┌─ RECORDS TO PROCESS

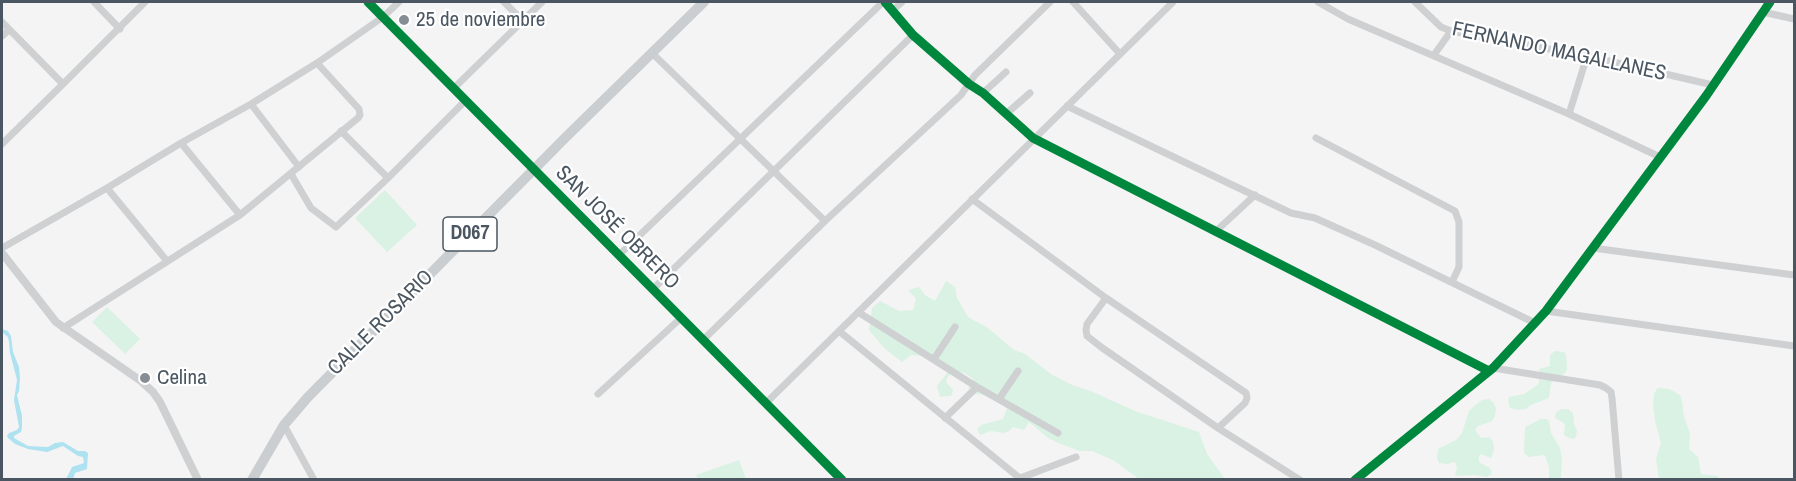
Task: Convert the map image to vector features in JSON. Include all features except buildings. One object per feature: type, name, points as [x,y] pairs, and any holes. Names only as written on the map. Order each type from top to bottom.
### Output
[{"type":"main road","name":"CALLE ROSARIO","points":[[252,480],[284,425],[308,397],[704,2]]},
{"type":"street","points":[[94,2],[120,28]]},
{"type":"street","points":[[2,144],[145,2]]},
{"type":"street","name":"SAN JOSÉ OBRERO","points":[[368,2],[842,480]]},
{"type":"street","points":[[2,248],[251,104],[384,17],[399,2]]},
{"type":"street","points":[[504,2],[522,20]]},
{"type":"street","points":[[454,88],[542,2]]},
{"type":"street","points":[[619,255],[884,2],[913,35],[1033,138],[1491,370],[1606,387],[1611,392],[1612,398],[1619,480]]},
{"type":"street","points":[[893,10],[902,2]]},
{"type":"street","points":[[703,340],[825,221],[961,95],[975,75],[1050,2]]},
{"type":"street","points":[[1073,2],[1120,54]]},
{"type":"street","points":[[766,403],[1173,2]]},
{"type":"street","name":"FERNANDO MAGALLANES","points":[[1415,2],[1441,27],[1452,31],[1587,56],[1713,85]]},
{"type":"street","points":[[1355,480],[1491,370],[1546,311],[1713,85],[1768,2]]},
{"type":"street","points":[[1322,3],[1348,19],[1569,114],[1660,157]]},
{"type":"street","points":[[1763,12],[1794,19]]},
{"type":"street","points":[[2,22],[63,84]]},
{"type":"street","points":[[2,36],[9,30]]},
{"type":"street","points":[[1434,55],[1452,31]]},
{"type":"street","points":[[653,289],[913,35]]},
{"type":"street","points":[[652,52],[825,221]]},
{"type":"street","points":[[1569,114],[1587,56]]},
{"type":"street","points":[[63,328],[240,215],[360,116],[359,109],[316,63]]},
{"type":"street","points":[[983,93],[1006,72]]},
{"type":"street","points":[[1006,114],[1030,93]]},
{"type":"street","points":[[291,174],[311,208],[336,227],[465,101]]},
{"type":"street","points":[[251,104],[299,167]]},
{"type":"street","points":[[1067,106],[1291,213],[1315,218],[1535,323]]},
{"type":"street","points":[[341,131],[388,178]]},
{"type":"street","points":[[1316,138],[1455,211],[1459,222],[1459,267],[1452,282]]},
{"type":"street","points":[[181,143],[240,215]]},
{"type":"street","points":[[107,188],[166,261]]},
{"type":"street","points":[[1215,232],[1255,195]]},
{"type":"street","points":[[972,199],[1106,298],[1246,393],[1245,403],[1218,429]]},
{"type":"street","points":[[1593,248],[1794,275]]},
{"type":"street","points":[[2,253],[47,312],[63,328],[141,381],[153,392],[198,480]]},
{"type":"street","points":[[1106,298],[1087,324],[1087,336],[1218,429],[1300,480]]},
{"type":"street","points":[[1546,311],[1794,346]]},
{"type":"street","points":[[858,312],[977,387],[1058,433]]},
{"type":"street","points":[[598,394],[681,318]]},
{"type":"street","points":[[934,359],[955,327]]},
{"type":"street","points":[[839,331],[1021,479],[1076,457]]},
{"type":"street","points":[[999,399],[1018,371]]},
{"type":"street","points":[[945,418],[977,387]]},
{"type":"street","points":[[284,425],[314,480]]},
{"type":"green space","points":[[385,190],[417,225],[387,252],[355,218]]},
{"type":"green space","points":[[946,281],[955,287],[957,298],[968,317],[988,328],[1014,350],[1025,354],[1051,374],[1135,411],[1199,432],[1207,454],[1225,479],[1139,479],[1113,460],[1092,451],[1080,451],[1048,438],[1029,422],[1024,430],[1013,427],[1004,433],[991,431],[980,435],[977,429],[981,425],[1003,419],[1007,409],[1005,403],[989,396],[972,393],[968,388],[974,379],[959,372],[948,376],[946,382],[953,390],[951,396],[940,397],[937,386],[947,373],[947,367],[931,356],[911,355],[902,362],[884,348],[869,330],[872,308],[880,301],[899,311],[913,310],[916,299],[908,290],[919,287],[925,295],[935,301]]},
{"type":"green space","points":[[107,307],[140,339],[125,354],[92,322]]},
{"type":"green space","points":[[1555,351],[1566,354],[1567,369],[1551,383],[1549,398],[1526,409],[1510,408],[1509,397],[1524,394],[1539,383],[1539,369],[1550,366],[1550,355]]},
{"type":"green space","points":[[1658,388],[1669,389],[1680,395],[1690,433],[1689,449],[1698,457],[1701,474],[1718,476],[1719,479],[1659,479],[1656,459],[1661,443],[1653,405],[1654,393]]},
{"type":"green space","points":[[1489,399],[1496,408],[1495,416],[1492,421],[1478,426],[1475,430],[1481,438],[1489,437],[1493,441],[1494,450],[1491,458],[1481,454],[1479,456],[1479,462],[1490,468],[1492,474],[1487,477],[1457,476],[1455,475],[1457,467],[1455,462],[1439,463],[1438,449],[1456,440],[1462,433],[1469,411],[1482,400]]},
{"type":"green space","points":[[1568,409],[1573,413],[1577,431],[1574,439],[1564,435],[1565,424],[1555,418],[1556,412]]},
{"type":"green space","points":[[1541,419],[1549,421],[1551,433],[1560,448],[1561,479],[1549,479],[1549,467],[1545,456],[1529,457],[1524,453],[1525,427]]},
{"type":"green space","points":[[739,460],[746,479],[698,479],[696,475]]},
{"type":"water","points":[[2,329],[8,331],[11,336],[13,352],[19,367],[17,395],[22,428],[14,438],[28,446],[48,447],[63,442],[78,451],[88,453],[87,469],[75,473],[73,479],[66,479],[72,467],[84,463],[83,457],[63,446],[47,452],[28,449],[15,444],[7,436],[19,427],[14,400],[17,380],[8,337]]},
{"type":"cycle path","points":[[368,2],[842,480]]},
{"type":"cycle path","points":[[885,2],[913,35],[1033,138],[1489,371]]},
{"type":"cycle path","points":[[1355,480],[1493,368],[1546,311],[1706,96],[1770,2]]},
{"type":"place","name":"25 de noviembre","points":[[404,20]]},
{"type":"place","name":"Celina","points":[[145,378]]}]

└─
┌─ RECORDS TO PROCESS

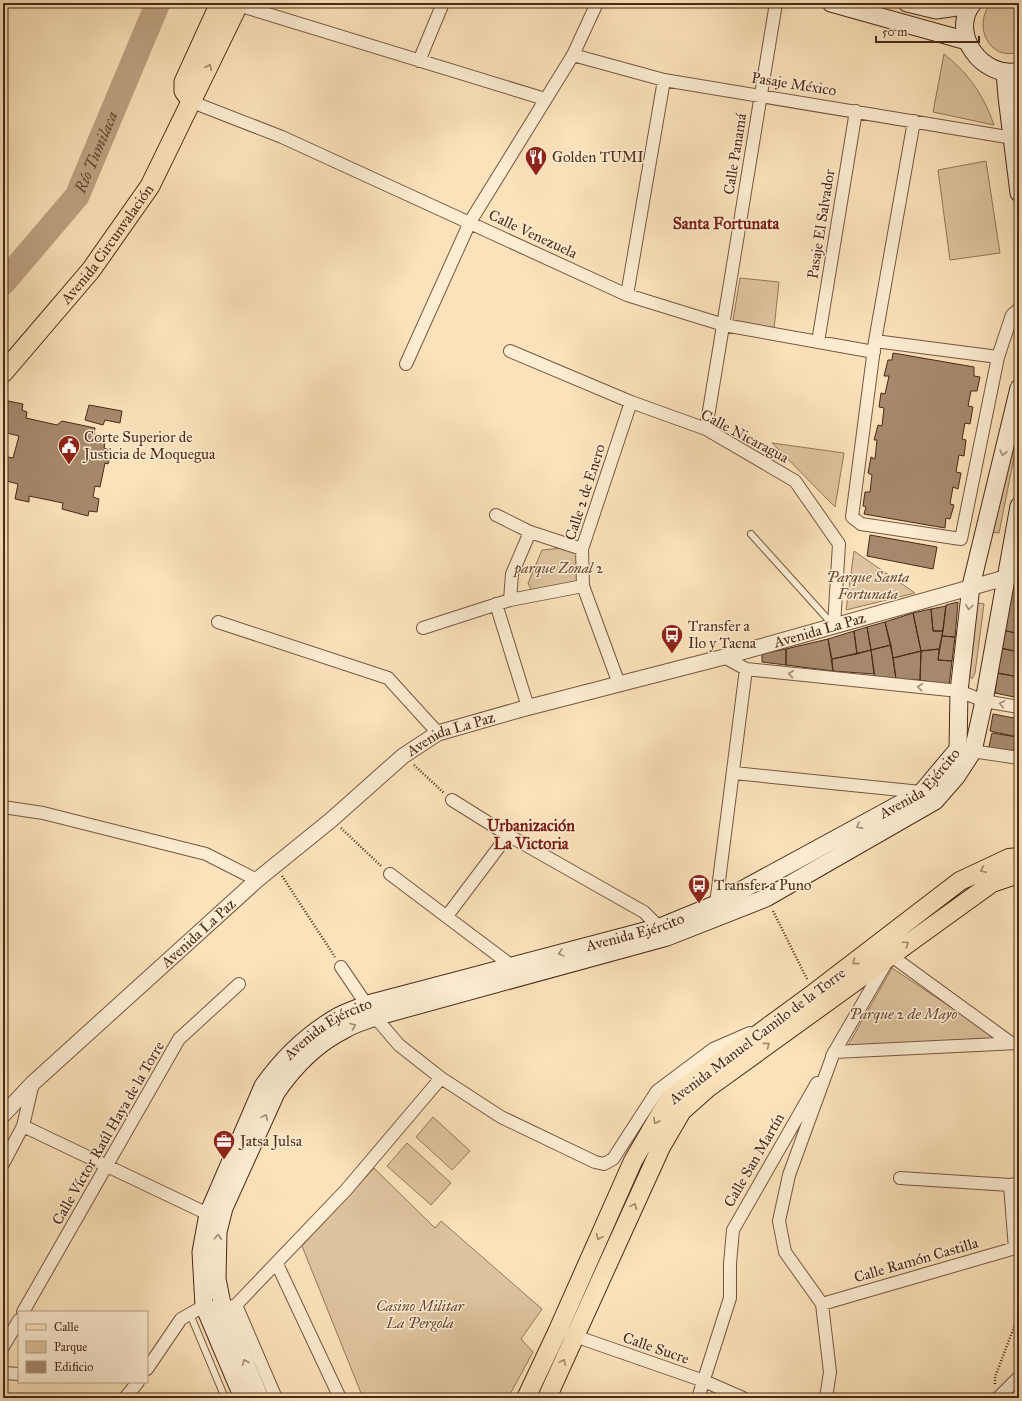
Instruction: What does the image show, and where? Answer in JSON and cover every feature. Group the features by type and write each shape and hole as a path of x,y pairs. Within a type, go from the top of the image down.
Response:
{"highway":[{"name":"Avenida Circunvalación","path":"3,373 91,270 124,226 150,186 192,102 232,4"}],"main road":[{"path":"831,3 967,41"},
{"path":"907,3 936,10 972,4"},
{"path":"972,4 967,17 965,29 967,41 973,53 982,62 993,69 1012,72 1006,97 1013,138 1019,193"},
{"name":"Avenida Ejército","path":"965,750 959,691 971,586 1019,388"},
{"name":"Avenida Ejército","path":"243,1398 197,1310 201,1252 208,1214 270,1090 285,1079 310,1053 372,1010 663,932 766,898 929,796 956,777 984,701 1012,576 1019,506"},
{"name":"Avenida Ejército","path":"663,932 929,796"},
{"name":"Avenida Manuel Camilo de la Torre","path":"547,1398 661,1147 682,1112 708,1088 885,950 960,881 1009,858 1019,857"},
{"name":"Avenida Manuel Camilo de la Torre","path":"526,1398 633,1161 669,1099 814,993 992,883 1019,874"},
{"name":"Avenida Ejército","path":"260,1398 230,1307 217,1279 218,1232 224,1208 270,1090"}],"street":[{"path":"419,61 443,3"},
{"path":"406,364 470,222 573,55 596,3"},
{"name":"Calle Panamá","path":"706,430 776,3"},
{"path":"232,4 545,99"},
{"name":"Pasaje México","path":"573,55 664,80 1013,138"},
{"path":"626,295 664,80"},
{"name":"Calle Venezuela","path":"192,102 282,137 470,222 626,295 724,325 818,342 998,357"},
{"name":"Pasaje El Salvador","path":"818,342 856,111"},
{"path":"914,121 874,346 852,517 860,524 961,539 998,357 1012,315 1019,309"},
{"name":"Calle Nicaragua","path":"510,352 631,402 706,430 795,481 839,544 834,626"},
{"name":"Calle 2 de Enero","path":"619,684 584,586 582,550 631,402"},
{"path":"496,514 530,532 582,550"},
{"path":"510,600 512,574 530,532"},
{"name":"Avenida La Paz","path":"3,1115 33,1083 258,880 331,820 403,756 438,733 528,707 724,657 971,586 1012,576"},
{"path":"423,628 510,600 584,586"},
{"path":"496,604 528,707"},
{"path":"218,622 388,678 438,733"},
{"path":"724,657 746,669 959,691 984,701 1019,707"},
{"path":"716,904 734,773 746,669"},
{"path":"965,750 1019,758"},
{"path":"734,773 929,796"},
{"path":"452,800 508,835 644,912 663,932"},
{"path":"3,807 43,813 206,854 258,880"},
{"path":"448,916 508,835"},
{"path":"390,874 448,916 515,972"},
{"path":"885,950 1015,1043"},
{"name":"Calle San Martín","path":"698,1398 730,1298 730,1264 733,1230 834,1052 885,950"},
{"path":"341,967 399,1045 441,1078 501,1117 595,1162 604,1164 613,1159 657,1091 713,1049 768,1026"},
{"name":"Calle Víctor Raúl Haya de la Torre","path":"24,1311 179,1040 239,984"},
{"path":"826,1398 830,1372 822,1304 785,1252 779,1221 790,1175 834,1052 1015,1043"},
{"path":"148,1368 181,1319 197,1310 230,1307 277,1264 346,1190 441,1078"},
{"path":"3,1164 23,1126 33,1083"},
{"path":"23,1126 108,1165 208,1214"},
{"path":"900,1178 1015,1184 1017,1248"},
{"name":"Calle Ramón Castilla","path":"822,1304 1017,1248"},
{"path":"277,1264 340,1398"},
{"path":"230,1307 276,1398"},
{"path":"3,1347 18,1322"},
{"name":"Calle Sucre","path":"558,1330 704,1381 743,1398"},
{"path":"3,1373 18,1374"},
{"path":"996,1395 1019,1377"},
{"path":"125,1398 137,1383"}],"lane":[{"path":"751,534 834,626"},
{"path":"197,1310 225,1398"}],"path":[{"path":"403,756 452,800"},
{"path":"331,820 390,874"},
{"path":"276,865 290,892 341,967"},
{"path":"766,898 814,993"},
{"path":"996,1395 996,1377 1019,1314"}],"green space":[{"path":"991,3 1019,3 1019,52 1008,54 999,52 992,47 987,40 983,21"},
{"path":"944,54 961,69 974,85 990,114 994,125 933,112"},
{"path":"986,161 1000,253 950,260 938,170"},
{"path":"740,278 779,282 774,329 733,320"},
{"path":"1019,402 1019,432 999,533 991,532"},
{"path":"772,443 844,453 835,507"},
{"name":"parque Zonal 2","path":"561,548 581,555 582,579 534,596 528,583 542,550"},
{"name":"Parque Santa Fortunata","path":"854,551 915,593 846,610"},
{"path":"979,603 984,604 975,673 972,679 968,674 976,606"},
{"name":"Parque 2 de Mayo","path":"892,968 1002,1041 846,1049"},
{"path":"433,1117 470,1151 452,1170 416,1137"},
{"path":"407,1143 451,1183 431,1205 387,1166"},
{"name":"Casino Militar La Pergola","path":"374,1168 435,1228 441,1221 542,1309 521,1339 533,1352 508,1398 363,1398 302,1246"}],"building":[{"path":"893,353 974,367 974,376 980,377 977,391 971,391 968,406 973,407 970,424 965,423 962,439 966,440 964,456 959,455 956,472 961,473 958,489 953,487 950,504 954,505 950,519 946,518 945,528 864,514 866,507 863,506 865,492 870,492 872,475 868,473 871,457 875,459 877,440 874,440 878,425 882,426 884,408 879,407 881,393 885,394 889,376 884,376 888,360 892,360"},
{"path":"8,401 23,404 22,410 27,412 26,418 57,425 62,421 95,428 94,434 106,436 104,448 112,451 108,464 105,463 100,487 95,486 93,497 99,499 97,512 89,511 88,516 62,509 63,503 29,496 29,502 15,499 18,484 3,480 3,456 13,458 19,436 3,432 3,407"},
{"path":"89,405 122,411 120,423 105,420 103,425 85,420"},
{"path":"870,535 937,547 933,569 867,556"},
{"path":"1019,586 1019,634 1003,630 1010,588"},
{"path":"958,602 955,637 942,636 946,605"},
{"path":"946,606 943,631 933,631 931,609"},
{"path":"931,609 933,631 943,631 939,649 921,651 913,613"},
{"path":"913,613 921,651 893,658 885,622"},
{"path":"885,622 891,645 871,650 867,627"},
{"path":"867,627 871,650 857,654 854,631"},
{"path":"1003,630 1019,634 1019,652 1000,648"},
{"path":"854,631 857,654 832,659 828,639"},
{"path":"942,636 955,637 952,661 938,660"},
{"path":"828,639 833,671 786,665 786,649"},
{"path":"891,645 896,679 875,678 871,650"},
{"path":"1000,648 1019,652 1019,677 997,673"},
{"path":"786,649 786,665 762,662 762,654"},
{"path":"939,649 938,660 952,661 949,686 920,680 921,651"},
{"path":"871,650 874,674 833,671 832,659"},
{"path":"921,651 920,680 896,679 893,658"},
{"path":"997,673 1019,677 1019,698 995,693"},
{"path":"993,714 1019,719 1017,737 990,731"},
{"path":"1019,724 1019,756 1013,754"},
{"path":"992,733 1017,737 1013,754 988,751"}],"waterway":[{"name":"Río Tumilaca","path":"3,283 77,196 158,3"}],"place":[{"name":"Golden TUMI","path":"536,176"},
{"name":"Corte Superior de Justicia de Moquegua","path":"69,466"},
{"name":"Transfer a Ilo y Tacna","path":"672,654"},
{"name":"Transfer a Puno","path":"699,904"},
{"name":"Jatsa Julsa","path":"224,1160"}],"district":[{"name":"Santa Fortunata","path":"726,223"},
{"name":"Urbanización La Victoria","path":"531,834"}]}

└─
┌─ RECORDS TO PROCESS

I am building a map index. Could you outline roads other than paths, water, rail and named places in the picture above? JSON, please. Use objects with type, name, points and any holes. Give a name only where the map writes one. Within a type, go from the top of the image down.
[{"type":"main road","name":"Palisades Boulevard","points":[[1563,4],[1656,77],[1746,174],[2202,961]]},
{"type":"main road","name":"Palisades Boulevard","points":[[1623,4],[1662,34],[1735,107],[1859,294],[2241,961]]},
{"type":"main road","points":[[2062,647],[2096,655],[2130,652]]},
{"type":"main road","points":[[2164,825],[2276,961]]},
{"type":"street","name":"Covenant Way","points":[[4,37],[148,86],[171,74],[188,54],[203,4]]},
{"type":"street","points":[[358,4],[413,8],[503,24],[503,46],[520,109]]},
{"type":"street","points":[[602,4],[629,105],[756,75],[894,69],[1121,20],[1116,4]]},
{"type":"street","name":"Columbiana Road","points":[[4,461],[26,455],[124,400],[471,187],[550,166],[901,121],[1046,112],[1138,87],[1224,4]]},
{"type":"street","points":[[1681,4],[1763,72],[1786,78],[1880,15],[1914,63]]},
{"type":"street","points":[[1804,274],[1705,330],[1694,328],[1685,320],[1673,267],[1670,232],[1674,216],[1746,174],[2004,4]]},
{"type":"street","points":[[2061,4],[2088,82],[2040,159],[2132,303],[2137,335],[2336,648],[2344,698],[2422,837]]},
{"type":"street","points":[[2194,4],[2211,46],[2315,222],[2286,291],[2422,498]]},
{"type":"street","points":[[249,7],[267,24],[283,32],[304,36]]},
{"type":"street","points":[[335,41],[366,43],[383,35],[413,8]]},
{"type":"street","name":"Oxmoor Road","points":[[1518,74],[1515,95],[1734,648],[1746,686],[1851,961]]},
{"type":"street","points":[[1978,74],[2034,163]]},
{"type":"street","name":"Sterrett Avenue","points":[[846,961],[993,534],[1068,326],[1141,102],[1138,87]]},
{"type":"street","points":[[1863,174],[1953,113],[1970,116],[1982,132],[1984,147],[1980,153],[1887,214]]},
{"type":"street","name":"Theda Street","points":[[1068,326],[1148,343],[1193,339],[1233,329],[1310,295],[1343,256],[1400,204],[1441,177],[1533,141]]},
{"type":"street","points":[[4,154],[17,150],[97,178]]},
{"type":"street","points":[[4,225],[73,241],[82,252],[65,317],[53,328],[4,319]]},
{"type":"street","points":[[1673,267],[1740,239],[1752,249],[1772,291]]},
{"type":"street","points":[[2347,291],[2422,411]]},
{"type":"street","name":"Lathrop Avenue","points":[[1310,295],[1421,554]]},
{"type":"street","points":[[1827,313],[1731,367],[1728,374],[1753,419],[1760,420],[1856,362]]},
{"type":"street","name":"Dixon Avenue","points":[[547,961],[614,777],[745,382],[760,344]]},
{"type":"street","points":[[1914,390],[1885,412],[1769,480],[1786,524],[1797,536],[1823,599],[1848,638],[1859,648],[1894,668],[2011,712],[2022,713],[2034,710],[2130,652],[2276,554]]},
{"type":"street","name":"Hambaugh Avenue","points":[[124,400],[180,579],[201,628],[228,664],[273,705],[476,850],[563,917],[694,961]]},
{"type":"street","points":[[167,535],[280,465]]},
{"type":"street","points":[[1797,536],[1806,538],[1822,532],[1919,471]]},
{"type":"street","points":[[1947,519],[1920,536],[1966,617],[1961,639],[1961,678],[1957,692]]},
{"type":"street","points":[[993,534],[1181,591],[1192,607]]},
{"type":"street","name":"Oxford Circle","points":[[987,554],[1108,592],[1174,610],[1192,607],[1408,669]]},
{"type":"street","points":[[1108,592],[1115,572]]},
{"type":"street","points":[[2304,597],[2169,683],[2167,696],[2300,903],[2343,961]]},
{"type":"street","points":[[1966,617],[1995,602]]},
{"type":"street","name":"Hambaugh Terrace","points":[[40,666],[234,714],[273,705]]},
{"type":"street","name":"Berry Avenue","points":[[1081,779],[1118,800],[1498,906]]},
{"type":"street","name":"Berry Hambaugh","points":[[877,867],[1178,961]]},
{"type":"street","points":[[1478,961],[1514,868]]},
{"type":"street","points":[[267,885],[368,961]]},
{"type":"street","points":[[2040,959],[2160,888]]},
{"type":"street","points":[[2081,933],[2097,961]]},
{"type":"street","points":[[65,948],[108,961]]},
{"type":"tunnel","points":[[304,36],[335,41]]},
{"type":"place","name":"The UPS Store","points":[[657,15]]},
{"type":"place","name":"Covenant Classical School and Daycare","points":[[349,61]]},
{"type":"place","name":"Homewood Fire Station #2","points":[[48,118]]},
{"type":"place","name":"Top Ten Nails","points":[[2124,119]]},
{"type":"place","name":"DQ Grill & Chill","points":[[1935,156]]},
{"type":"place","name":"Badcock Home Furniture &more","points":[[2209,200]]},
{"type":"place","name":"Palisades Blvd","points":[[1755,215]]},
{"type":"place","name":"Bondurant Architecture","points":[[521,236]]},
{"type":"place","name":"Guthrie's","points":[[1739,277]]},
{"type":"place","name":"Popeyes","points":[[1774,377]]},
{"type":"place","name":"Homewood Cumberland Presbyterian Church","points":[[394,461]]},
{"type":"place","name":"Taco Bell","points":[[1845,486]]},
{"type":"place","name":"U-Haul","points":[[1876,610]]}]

└─

ASSIGNED TASK: For each line above that contains "Ejército", make a copy.

YOUR RESPONSE:
{"name":"Avenida Ejército","path":"965,750 959,691 971,586 1019,388"},
{"name":"Avenida Ejército","path":"243,1398 197,1310 201,1252 208,1214 270,1090 285,1079 310,1053 372,1010 663,932 766,898 929,796 956,777 984,701 1012,576 1019,506"},
{"name":"Avenida Ejército","path":"663,932 929,796"},
{"name":"Avenida Ejército","path":"260,1398 230,1307 217,1279 218,1232 224,1208 270,1090"}],"street":[{"path":"419,61 443,3"},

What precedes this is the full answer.